Differentially Private Spectral Graph Clustering: Balancing Privacy, Accuracy, and Efficiency

arXiv:2510.07136v2 Announce Type: replace-cross Abstract: We study spectral graph clustering under edge differential privacy. We propose a matrix shuffling mechanism that combines randomized edge flipping with a random permutation of the adjacency matrix. While edge flipping alone provides only a constant $\varepsilon$ guarantee as the graph grows, shuffling amplifies privacy so that the effective $\varepsilon$ tends to zero with the number of nodes. We develop a unified error analysis framework -- based on Davis--Kahan perturbation theory and a classification-margin bound -- that gives explicit misclassification rates for all the mechanisms considered as a function of the privacy budget, eigengap, and number of communities.
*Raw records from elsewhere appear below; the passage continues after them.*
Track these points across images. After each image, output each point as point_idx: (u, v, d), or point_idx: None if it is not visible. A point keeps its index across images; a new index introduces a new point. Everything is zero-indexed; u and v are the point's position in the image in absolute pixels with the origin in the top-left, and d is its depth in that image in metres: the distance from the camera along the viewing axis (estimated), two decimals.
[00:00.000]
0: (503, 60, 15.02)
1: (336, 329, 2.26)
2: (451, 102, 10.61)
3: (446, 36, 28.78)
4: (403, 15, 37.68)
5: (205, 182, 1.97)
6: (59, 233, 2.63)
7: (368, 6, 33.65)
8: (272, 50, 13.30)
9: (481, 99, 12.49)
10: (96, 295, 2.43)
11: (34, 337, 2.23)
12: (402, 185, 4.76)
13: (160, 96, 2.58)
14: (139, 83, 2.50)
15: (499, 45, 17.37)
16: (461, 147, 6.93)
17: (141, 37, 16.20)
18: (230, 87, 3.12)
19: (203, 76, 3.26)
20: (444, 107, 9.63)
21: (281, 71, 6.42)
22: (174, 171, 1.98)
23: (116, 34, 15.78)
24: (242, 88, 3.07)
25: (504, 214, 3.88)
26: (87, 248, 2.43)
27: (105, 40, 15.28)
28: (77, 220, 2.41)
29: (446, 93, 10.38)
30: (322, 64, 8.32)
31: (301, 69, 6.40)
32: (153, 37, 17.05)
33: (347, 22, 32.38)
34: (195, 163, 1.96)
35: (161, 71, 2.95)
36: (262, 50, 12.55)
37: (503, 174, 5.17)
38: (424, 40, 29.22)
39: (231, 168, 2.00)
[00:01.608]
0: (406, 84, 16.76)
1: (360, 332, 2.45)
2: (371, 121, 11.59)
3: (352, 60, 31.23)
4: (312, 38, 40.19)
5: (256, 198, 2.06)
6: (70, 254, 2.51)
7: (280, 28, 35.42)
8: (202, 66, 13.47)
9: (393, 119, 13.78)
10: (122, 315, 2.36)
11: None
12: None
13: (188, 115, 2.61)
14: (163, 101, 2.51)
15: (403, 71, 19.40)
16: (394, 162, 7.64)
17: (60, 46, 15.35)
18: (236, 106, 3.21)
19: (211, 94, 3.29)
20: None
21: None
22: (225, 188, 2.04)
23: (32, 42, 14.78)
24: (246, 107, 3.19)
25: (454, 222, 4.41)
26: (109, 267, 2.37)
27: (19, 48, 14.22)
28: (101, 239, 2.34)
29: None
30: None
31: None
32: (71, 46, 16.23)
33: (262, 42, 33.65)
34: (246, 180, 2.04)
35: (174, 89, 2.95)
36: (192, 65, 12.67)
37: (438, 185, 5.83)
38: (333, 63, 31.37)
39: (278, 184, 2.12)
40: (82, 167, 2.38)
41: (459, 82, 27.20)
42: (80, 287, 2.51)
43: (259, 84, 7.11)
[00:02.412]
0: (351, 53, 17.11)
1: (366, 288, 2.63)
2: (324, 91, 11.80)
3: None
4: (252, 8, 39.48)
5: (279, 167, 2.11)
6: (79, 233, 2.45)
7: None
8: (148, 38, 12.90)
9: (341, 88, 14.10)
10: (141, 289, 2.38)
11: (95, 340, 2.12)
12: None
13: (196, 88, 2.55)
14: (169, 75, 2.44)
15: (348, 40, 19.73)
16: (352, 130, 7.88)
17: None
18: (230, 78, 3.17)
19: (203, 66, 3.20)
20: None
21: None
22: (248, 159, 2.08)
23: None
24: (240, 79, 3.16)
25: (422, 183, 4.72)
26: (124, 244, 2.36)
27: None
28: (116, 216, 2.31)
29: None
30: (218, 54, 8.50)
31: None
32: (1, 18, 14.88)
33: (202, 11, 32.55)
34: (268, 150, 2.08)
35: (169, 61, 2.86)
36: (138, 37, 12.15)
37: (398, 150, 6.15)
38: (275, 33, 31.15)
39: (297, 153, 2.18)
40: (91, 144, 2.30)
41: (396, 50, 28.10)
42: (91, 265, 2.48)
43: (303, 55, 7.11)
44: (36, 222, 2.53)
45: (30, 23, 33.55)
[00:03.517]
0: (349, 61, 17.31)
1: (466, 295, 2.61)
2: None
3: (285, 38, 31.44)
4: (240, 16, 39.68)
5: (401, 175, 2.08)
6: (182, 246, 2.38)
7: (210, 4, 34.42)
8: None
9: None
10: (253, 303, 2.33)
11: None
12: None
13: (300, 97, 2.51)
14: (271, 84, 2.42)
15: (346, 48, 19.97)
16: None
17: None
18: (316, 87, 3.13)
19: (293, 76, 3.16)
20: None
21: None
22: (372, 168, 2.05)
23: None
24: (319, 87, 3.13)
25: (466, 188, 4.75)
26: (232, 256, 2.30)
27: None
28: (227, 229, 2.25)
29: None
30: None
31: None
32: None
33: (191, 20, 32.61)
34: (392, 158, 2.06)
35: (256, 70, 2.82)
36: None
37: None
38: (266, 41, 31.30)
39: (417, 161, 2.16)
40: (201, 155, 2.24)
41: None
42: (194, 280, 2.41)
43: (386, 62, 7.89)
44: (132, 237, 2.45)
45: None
Applying this framework, we show that the matrix shuffling mechanism achieves an error rate scaling of $\tilde{O}(1/n)$, a clear improvement over two canonical DP baselines from the private PCA literature: the Gaussian mechanism applied directly to the adjacency matrix (Analyze Gauss) and the noisy power method, both of which scale as $\tilde{O}(1)$ in $n$. We further propose a private spectral gap detection algorithm for estimating the number of communities. Experiments on synthetic and real-world networks validate our theoretical findings.